1) Confirm Your Website & Get Rich Pins
To enable Rich Pins, you will need to have a business account on Pinterest. Rich Pins add a bold title and a description to anything you pin from your website. It means people are more likely to click on your pins because they stand out more. Rich Pins also make your account look super professional!
This video explains how to enable rich pins.
Here is the link to validate Rich Pins, as mentioned in the video.
2) Make Quality Pins Using Photoshop
So I already had Photoshop on my computer, however you can use free photo editor PicMonkey if you don’t have Photoshop. You want your pins to be long – 754 pixels wide x 1104 pixels tall. Use good quality images (images taken on a recent version of Samsung or iPhone are fine) and stick to using the same 2-3 fonts so your pins are easily recognisable as your brand.
3) Fill Out The Descriptions & Link Back To Your Website
Everything I pinned had a link back to my website or the page the pin was referring to. I even pinned a few inspirational quotes and if someone clicked on those, they would land on my website. Here is an example. Simply click edit on your pin and check the following has been filled out.
4) Create 2 Pins For Every Blog Post
You may have written an amazing blog post, but if your pin doesn’t capture anyone’s attention, no one will read your post! Creating two pins per blog post is a great option because it means you can play around with different headlines, styles and fonts. See my example below:
Both pins link to the same article ‘How To Hike The (Illegal) Stairway To Heaven’. The first pin has had 419 repins. The second has had only 78! Doing this also teaches you what pins work for your audience.

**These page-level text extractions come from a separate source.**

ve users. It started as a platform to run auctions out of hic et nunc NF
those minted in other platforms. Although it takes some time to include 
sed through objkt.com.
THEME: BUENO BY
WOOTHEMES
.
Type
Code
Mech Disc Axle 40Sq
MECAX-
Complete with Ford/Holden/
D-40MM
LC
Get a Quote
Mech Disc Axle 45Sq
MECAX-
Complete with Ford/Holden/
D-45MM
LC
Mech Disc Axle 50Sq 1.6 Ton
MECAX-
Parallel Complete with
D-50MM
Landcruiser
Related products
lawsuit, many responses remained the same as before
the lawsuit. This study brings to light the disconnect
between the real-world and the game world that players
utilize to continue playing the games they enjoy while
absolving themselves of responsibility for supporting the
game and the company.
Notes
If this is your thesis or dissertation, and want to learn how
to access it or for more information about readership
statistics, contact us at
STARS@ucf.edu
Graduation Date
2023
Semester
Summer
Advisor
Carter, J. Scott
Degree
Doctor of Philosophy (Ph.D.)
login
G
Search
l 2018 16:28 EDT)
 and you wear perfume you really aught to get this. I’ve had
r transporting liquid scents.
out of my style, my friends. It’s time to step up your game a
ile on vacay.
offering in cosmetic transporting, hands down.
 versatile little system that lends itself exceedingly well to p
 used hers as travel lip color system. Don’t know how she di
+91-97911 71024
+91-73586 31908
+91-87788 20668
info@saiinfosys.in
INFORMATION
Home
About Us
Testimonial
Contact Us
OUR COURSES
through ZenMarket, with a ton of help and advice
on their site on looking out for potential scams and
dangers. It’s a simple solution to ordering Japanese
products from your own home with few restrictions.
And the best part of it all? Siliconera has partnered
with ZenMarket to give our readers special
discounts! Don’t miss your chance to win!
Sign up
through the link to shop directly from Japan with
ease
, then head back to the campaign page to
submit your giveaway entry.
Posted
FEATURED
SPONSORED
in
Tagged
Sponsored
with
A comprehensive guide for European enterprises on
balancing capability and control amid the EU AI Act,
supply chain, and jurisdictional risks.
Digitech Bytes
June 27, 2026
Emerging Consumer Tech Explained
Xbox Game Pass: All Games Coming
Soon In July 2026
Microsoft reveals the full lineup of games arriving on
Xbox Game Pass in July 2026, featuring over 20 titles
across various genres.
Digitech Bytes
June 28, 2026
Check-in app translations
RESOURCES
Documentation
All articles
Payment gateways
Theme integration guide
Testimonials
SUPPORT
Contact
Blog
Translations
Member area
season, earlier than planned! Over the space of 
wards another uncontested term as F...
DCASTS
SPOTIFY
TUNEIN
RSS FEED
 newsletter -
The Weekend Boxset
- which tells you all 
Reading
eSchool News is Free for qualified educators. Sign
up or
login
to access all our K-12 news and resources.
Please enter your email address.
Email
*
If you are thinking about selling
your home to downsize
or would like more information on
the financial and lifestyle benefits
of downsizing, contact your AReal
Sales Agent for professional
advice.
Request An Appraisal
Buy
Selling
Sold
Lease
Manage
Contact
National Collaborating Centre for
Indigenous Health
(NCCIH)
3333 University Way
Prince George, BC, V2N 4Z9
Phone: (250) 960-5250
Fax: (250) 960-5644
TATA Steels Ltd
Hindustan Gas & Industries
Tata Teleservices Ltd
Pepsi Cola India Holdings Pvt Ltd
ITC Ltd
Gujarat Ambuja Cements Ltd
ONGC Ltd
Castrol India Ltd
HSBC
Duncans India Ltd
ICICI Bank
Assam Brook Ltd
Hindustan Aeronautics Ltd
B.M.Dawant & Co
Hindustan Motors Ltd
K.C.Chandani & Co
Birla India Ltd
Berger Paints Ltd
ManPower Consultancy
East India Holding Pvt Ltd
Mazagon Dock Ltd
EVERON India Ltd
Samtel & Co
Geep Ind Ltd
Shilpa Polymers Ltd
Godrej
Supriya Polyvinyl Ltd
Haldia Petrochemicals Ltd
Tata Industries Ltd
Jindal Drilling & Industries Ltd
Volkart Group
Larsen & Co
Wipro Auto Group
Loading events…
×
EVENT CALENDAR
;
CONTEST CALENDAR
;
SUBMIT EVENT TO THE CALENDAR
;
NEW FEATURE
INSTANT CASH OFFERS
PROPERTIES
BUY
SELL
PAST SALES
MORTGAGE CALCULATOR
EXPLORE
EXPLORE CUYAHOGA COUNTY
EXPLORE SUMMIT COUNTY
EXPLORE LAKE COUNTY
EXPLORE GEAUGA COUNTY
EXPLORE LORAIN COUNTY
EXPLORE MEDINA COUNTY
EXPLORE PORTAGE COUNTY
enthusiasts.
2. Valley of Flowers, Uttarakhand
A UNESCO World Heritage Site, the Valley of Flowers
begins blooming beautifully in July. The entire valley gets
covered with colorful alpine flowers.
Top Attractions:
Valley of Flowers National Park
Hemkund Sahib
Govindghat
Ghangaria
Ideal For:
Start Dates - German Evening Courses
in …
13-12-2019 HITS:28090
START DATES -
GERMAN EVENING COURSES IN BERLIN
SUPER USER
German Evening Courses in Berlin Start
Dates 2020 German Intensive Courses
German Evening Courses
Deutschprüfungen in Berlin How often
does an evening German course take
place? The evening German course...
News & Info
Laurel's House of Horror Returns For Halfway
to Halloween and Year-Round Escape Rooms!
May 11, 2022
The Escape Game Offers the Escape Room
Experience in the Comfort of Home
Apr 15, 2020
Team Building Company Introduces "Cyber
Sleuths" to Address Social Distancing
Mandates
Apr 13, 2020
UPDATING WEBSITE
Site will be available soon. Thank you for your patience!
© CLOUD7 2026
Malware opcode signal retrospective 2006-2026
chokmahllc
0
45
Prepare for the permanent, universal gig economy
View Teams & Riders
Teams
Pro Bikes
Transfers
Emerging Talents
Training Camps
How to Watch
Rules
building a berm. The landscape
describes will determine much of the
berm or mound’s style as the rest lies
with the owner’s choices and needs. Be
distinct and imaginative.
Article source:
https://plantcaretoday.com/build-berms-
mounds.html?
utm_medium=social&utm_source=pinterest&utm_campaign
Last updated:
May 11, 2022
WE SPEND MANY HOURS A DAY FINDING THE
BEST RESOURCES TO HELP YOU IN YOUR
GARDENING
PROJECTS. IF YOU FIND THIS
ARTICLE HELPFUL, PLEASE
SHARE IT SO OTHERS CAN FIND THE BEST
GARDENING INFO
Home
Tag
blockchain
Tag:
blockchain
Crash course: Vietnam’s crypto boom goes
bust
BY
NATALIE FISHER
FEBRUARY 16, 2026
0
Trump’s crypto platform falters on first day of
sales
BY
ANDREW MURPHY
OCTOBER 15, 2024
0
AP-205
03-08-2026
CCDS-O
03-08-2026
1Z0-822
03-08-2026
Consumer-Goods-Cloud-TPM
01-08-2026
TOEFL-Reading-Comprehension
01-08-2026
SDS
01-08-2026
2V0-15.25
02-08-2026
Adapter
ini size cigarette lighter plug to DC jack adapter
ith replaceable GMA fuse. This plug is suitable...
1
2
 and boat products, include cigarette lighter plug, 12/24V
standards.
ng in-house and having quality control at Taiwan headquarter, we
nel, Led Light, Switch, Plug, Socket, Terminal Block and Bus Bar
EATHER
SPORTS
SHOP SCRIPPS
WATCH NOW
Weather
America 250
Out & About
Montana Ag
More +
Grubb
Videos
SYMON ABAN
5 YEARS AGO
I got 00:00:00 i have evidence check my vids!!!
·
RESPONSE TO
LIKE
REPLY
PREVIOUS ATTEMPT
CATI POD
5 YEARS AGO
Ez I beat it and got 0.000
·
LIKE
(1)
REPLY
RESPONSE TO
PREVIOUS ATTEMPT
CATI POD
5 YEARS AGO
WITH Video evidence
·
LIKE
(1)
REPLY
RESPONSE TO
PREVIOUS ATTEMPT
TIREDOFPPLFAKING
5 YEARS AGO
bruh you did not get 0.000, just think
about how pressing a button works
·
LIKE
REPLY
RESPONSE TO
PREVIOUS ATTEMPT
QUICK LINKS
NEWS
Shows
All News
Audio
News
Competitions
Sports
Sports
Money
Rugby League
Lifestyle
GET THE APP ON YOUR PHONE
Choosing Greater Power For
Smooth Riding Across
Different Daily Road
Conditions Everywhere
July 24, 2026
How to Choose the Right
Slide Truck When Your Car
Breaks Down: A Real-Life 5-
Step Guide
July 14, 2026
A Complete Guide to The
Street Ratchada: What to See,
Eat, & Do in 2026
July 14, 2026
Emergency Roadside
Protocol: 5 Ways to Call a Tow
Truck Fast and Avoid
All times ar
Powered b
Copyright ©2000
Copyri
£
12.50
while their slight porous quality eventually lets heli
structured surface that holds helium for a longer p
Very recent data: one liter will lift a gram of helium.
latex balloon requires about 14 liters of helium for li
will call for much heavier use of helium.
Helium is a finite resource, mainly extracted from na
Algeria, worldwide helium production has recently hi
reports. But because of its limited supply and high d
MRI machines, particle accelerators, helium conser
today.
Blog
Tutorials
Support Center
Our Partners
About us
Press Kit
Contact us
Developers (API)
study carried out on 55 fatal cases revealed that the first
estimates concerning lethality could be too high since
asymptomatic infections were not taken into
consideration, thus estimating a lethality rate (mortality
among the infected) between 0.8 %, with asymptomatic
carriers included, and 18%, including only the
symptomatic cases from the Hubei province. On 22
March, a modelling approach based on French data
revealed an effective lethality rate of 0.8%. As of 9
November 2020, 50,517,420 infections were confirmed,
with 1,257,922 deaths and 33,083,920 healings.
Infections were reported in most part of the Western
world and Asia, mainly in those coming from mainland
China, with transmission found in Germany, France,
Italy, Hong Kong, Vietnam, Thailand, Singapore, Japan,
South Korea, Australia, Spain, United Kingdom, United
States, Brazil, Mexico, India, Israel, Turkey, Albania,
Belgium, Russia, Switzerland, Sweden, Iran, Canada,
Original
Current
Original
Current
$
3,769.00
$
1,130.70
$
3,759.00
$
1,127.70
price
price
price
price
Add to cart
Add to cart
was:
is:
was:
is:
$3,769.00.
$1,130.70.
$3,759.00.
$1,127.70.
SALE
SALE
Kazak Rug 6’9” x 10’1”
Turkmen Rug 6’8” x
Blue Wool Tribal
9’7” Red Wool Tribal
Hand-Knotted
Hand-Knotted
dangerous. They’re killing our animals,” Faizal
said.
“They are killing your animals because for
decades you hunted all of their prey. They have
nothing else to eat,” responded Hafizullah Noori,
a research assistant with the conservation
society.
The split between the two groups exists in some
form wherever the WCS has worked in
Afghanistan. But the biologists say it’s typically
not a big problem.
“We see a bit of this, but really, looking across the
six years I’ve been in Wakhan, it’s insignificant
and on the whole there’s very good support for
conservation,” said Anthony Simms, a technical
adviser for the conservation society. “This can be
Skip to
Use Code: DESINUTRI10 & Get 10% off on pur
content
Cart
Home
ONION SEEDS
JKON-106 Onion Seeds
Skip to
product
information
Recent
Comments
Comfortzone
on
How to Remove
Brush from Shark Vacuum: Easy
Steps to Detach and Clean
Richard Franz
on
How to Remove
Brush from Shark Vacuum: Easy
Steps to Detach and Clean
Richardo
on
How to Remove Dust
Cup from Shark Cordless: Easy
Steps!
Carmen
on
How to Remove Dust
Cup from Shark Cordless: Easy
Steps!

5) Join Group Boards On Pinterest
When I first joined Pinterest I had 0 followers. No one was going to see my pins unless they searched a key word that resonated with my pins! To allow people to see my pins, I joined a few group boards. Group boads, as the name suggests, allows multiple people to post to one board. They tend to have a large following because they are very active. If you share a pin, hundreds or potentially thousands of people subscribed to that board can see it, share it, and visit your website!
To find group boards to join in your niche, use Pin Groupie. My recommendation is to join around 20 group boards, including a mixture of groups with a large following and a medium following. On large group boards, your pin may get swallowed in the heap, or it could be shared by hundreds. Medium sized groups mean your pin is more likely to be seen, but not shared as often. Experiment with both.
6) Join ‘Re-pin’ Groups On Facebook
This is the number one thing that drove people to my Pinterest profile, and then my website. How do these groups work? Basically you post a link to you pin you want to promote. You then re-pin every other pin that has been posted in the thread, and everyone re-pins your pin you posted. If 50 people post a link, your pin should get 50 shares.
Find Facebook Re-pin Groups in your niche- you want bloggers in your niche to re-pin your pins so the people following them also follow you. I joined the ‘Travel Bloggers Guide To Pinterest’ and the ‘Ultimate Pinterest Group For Travel Bloggers’. Just do a Facebook search for ‘re-pin group’ or ‘Pinterest group’ to find groups in your niche.
7) Enjoy A Free Trial On Boardbooster
Pinterest likes accounts that post regularly- that’s where Boardbooster comes in. Boardbooster schedules pins that you have saved to a private board, to a public board throughout the day. This helps to account for all time zones so everyone around the world can see that you’re posting.
Click here to sign up and get your first 100 re-pins for free! You do not need to enter any payment information- you can choose to join the paid service later, which is only $5 per month for 500 re-pins. I will most likely subscribe to this option soon- $5 is a small price to pay for the amount of time Boardbooster saves you.
Pro tip: Save yourself even more time by re-pinning the pins from Facebook groups to your secret board.
Are you using Pinterest to increase the traffic to your blog? Do you have any other tips?